╭─ Data for review

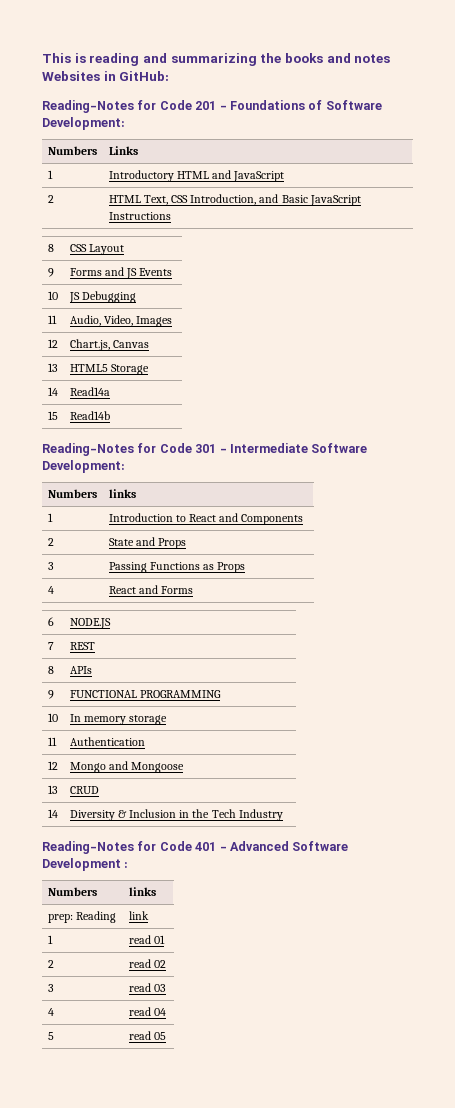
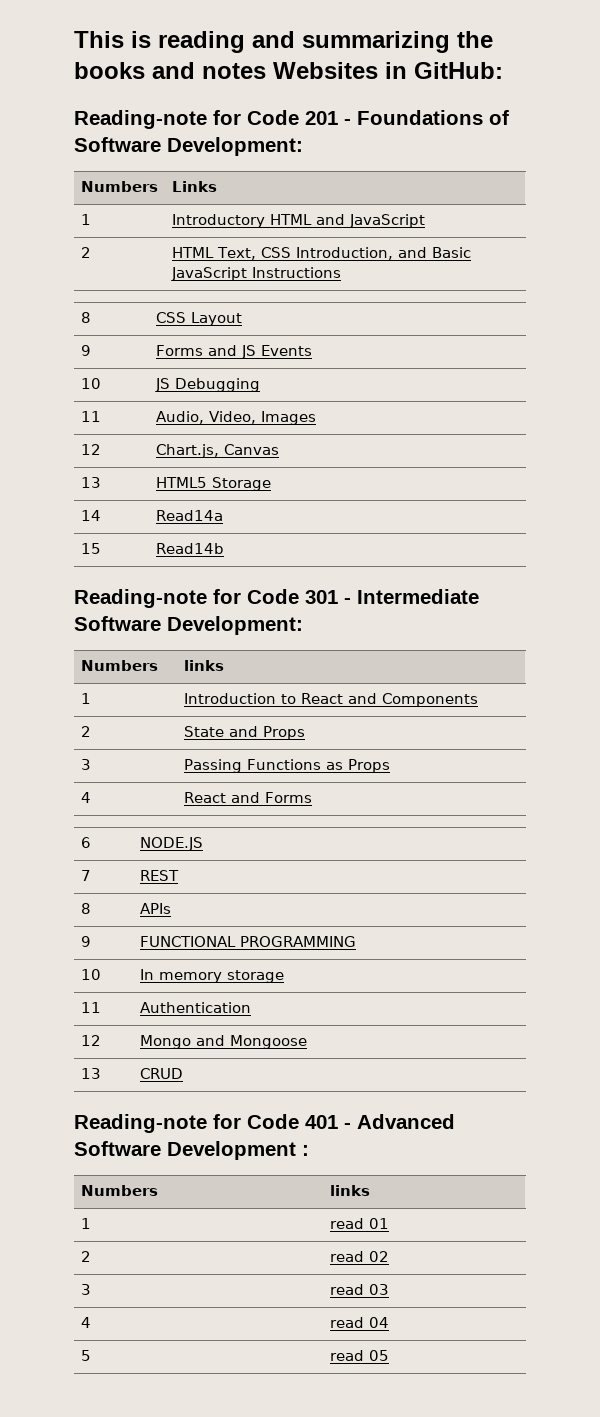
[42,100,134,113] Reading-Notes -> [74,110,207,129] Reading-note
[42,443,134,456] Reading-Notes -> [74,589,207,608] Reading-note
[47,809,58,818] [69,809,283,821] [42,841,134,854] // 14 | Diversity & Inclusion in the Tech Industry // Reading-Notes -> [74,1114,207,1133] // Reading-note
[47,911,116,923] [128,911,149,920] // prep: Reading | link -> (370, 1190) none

╰─
╭─ Data for review

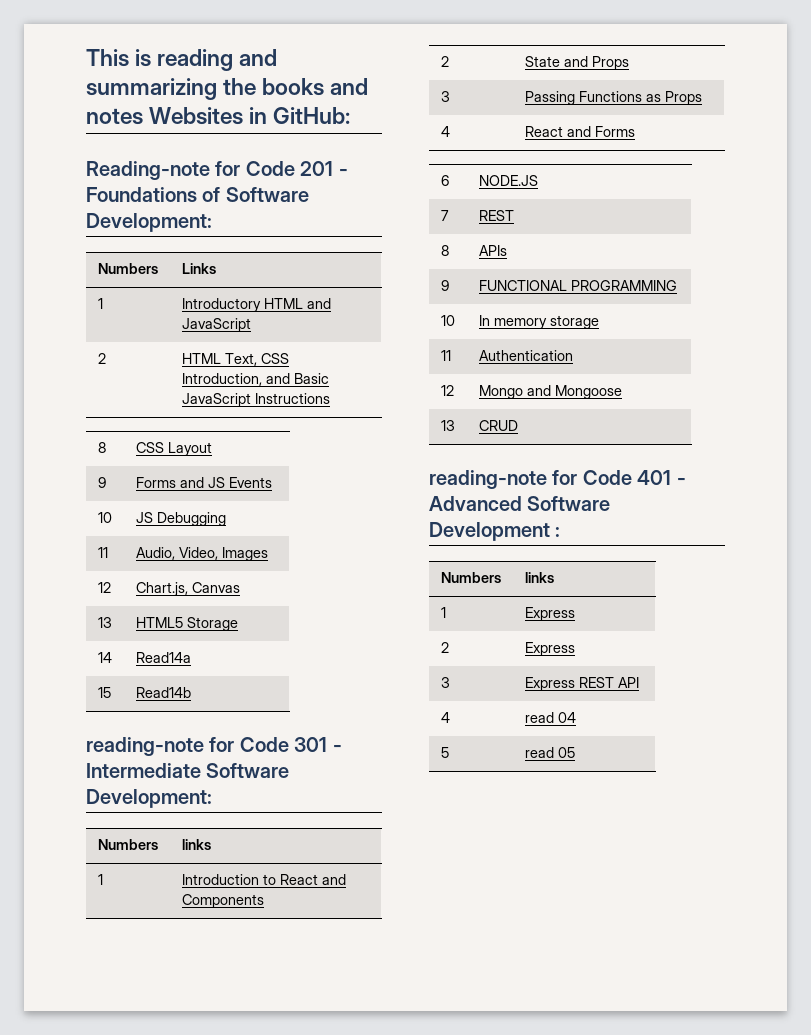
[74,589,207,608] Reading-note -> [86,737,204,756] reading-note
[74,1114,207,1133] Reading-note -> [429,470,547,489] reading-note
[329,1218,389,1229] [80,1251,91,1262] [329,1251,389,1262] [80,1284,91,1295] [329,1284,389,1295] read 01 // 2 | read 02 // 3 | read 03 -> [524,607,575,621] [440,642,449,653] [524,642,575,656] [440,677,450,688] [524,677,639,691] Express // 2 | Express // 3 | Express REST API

╰─

Exercise instructions:
Nothing but the lines above from the one containing "[42,443,134,456] Reading-Notes ->" through the one containing "[47,911,116,923] [128,911,149,920] //" should appear in the answer, each repeated exactly.

Response to the exercise:
[42,443,134,456] Reading-Notes -> [74,589,207,608] Reading-note
[47,809,58,818] [69,809,283,821] [42,841,134,854] // 14 | Diversity & Inclusion in the Tech Industry // Reading-Notes -> [74,1114,207,1133] // Reading-note
[47,911,116,923] [128,911,149,920] // prep: Reading | link -> (370, 1190) none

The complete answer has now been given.